● QUÉ HACER:
Retoma el artículo sobre el fin de las mascarillas obligatorias en interiores y sigue escribiéndolo a partir de su última oración.

● TEXTO A ESTUDIAR:
Después de 700 días, que me han parecido seis años, el Gobierno ha eliminado la obligatoriedad de usar cubrebocas en interiores. Por supuesto, como ya nos tienen acostumbrados, nada llega de sopetón, van poquito a poco y nos lo reparten en pequeñas dosis para que nos sintamos agradecidos. Hace meses dejaron de ser obligatorias en exteriores, ahora en interiores y aún está por ver en los hospitales y el transporte público. Tal y como van las cosas me parece que su extinción se hará de rogar y solamente cuando la sociedad esté completamente harta la farsa llegará a su fin. Ahora bien, con esta buena nueva, ¿dejaremos de ver las mascarillas por la calle? ¿dejaremos de ver a gente conduciendo sola con ella puesta? Nada más lejos de la realidad, queridos lectores. Aquí, excepto unos pocos, nadie lo ha celebrado como se merece. De hecho, la noticia parece que ha pasado sin pena ni gloria y aún hay una aplastante mayoría que la lleva puesta como si nada hubiera pasado. Como dirían algunos, «han venido para quedarse». Pero no por obligación, se van a quedar porque hay gente que es feliz llevándola, que es feliz señalando al que no la usa, que se siente segura tapándose la cara y, por último, y no menos importante, que han descubierto que con ella puesta no parecen tan feos. Para estos el virus no sólo fue lo más importante que les ha pasado en sus vidas, sino que también creen que, si no fuese por ellos, sus vacunas, sus geles hidroalcohólicos y sus bozales, los hospitales habrían colapsado y el mundo se habría ido al garete y por tanto, todos los inconscientes que no las usábamos, les debemos rendir pleitesía.

Sinceramente, entiendo que muchos las acaben echando de menos, las hemos tenido de todos los materiales y colores: de Gore-Tex, con estampados florales, Dry-Fit para hacer deporte, de plástico o mis favoritas, las de rejilla de chica de alquiler. Durante dos años se han convertido en el complemento perfecto para muchos y han servido para hacer de ellas un símbolo y una bandera donde poder mostrarle al mundo sus gustos, sus filias y hasta sus reivindicaciones. ¿Qué mejor manera de presumir cómo te sientes que con un bozal LGTBIQ+? ¿Y por qué no ibas a ponerte el trapo morado para que se vea bien que eres el último que aún se siente orgulloso de votar a Podemos? Creo que con el tiempo acabarán siendo un artículo de coleccionismo freak como las gorras de Caja Rural o las camisetas del Mundial del 82 y que dentro de no mucho, la gente se pondrá las mascarillas de Comisiones Obreras para echarse unas risas.

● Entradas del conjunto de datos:
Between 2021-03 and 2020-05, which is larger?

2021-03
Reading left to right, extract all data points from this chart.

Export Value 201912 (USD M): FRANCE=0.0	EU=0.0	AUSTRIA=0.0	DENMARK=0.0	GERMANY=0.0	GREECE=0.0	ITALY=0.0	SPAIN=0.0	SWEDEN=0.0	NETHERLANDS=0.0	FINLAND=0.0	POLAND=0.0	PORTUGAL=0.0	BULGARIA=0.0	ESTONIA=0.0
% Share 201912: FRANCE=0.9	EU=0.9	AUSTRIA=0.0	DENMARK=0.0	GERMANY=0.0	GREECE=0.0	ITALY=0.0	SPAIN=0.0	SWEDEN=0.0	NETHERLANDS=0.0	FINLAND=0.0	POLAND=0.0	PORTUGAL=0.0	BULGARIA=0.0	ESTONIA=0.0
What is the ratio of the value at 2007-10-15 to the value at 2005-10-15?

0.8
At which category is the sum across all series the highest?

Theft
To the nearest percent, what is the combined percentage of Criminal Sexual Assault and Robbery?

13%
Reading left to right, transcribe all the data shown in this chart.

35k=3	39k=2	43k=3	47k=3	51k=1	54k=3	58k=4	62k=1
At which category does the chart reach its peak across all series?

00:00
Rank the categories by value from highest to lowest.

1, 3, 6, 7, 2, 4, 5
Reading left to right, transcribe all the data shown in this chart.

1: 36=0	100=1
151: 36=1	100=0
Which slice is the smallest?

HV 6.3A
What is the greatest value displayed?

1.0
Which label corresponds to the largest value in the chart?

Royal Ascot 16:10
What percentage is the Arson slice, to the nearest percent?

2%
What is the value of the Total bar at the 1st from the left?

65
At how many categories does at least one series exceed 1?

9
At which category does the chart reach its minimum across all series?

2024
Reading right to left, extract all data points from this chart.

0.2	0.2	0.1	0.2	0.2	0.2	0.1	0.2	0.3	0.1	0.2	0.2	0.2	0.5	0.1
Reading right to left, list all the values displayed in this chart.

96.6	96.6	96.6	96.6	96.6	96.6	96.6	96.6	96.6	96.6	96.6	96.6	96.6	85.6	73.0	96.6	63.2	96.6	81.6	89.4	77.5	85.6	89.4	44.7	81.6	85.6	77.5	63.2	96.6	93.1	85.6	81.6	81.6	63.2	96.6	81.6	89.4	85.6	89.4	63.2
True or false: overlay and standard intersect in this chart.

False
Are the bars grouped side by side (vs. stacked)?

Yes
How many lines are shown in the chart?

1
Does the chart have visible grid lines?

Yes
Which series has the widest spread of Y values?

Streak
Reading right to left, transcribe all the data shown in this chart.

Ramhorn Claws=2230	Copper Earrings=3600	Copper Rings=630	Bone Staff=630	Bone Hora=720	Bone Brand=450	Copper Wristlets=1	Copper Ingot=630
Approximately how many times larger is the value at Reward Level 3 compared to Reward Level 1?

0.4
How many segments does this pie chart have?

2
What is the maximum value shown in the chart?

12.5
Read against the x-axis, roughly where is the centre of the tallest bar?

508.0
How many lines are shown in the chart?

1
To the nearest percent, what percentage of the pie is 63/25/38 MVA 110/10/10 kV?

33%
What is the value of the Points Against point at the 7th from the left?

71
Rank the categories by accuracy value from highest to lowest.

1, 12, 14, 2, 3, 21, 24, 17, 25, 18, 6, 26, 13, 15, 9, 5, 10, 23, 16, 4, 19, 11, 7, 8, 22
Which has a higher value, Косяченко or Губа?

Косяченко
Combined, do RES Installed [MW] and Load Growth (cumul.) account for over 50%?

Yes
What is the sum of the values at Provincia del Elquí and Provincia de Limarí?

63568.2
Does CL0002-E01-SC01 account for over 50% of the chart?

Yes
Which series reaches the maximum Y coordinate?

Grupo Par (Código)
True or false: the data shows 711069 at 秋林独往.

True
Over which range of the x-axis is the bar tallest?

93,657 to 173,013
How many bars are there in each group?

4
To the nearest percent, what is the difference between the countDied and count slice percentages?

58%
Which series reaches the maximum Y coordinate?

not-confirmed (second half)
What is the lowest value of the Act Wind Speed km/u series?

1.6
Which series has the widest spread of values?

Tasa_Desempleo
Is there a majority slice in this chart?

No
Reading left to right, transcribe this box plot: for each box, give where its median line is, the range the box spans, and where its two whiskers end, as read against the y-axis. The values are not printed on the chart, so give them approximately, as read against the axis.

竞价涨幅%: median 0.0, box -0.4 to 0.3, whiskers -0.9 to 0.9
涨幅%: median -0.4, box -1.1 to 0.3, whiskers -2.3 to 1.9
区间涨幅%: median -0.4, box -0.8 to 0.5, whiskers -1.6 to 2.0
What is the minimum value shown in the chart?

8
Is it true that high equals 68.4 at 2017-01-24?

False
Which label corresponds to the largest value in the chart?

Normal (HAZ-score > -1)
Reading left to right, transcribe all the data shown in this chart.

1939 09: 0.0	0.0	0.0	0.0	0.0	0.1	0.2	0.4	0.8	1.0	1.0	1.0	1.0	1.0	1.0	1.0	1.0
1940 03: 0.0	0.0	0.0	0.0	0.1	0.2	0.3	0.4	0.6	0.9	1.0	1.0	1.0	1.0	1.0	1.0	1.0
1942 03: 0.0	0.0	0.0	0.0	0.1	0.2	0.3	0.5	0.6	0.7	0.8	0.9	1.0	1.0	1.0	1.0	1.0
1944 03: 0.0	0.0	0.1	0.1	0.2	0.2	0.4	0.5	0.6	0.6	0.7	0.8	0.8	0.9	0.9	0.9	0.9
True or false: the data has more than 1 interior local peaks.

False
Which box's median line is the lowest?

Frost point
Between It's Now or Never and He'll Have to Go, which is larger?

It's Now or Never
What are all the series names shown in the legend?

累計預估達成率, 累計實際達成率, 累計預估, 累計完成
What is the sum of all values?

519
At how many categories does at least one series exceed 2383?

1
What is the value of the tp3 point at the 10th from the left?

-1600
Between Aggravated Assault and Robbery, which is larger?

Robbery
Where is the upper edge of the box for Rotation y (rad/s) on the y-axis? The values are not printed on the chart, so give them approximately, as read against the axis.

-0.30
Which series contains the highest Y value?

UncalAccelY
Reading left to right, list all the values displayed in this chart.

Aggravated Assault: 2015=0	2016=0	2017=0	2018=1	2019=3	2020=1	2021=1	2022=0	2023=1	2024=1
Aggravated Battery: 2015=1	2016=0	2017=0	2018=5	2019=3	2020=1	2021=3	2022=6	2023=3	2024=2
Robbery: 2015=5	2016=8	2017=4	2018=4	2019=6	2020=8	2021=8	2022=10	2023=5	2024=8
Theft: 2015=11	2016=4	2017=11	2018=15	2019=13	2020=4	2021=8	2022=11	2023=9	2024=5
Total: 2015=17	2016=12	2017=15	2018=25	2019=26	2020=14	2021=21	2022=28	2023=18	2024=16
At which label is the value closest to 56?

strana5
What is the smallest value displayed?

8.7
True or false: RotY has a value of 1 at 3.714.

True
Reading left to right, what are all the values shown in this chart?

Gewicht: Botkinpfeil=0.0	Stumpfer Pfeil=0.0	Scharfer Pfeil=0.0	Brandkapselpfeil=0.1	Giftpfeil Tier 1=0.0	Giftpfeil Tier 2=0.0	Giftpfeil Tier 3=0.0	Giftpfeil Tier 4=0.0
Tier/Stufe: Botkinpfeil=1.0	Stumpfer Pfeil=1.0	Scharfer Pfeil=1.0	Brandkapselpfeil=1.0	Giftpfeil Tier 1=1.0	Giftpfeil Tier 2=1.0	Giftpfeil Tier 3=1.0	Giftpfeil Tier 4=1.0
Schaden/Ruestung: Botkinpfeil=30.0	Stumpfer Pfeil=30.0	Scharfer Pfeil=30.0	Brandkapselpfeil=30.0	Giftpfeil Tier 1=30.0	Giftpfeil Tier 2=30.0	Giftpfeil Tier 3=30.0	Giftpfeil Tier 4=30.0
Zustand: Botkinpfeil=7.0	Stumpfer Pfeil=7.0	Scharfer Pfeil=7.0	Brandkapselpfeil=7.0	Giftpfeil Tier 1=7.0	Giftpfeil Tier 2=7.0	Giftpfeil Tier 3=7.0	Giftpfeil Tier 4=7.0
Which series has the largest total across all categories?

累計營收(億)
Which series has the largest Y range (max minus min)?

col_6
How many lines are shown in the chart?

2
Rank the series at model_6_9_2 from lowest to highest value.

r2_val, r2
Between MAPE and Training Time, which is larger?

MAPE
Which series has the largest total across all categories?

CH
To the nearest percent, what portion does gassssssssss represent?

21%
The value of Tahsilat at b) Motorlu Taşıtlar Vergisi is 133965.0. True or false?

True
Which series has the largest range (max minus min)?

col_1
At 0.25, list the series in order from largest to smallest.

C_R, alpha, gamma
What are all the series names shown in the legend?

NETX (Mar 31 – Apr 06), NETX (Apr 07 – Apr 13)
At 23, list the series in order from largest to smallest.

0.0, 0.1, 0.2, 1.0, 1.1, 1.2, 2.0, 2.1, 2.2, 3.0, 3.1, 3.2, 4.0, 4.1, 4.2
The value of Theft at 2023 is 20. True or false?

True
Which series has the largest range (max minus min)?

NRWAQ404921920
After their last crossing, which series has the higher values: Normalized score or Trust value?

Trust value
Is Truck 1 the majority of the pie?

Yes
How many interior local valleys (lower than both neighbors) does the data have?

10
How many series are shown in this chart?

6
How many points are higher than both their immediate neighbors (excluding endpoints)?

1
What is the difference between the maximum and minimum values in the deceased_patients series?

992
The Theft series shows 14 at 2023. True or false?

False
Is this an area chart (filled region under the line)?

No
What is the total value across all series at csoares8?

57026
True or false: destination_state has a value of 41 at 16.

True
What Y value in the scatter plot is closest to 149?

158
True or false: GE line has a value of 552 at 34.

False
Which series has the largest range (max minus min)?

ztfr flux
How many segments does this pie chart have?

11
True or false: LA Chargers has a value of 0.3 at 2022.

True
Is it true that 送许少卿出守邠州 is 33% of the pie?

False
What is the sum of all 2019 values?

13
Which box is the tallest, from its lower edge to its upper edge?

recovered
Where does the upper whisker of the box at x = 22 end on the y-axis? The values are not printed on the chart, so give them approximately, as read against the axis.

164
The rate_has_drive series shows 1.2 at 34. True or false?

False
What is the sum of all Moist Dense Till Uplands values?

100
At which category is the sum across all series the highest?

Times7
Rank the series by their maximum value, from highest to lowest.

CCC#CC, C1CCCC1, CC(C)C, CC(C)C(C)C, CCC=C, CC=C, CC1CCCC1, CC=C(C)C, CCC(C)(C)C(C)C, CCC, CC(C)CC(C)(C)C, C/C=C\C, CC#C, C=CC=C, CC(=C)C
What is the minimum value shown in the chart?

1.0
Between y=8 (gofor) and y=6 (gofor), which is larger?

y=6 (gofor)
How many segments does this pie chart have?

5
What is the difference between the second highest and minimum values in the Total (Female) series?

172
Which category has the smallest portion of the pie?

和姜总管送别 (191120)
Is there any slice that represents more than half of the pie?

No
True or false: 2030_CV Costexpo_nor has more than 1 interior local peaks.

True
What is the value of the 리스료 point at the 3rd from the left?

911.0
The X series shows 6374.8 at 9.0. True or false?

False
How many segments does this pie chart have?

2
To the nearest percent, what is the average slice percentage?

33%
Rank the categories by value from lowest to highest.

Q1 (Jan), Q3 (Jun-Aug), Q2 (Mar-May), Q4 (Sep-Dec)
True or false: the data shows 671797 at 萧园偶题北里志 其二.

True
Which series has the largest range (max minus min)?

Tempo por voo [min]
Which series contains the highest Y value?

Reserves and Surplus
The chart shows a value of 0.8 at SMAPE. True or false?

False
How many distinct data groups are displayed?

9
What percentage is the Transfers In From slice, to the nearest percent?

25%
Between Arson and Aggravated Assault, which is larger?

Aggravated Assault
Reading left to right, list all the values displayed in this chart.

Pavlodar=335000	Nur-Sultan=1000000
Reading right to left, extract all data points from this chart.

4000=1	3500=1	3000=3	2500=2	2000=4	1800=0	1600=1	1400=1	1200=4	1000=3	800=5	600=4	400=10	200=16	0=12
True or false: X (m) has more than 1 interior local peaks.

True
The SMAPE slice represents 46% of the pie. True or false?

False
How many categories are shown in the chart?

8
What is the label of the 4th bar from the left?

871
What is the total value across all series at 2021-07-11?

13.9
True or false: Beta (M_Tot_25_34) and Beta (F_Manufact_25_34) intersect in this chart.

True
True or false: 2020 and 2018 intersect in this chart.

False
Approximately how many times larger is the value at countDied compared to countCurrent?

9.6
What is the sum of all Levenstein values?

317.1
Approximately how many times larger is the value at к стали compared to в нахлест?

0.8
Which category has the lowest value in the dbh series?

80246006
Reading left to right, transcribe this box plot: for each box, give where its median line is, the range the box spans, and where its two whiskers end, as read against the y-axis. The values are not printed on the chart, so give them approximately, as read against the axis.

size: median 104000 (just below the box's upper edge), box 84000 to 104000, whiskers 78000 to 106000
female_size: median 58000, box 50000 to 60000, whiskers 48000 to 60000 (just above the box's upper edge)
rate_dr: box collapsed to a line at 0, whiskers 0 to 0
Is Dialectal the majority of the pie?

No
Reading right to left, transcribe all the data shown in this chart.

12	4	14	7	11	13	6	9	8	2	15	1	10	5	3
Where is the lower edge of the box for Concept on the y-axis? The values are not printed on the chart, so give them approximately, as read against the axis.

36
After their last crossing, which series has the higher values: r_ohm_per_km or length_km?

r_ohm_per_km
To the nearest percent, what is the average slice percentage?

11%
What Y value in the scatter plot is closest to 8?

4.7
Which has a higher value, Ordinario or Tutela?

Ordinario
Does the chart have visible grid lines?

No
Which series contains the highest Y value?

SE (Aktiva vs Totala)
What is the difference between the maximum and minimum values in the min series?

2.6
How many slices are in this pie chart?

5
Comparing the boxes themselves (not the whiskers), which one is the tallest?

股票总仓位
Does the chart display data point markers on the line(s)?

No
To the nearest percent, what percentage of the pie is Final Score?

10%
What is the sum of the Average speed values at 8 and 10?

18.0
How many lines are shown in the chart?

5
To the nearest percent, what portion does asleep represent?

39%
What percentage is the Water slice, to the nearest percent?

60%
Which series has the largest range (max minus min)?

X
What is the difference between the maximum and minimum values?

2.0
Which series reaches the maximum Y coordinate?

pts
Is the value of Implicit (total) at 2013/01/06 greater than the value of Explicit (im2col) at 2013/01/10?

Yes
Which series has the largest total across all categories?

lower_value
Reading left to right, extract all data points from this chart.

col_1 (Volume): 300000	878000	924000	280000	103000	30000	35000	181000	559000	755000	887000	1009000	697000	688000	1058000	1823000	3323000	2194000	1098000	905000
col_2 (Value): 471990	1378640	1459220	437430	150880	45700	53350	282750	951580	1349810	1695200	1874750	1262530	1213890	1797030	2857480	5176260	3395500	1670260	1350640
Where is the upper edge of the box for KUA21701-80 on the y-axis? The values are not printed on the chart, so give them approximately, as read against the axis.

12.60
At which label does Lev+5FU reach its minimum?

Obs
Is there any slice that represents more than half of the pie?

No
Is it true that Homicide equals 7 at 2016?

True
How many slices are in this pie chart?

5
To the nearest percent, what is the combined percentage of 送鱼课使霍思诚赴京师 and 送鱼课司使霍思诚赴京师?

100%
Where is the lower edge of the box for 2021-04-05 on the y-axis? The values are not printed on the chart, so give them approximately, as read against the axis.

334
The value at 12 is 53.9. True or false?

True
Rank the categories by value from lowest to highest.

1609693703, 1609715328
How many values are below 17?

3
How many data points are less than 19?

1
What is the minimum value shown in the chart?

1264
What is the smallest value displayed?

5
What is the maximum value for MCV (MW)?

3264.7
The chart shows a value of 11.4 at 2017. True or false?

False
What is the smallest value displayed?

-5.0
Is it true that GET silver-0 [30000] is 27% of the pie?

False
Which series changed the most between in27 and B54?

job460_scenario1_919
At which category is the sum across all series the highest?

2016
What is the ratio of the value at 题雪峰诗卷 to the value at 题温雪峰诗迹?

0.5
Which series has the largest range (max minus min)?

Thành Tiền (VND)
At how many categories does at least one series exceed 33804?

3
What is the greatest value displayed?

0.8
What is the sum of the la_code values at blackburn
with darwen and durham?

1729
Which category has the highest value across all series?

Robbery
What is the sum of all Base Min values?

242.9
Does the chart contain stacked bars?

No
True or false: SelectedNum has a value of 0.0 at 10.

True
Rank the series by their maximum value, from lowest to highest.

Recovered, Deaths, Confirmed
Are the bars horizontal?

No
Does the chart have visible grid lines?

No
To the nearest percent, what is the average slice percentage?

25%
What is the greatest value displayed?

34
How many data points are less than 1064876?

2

● RESPUESTA:
Lo cierto es que, aparte de un buen negocio para los políticos y sus amiguetes (lo de las comisiones sólo acaba de empezar), no han servido para nada más que molestar y clasificarnos en buenos y malos ciudadanos. Sus cualidades y su uso indiscriminado no han tenido en ningún momento algo que ver con la ciencia o la salud y así en países como Suecia donde no se han impuesto, el virus ha pasado desapercibido. Y ni hablar de lo de obligar a los niños a llevar el bozal en los colegios mientras Jorge Javier, Risto Mejide, Susanna Grisso y todo el estercolero mediático han lucido sonrisa en los platós como si la cosa no fuera con ellos. Qué quieren que les diga, pero más de uno debería sentar el pandero en el banquillo de los acusados.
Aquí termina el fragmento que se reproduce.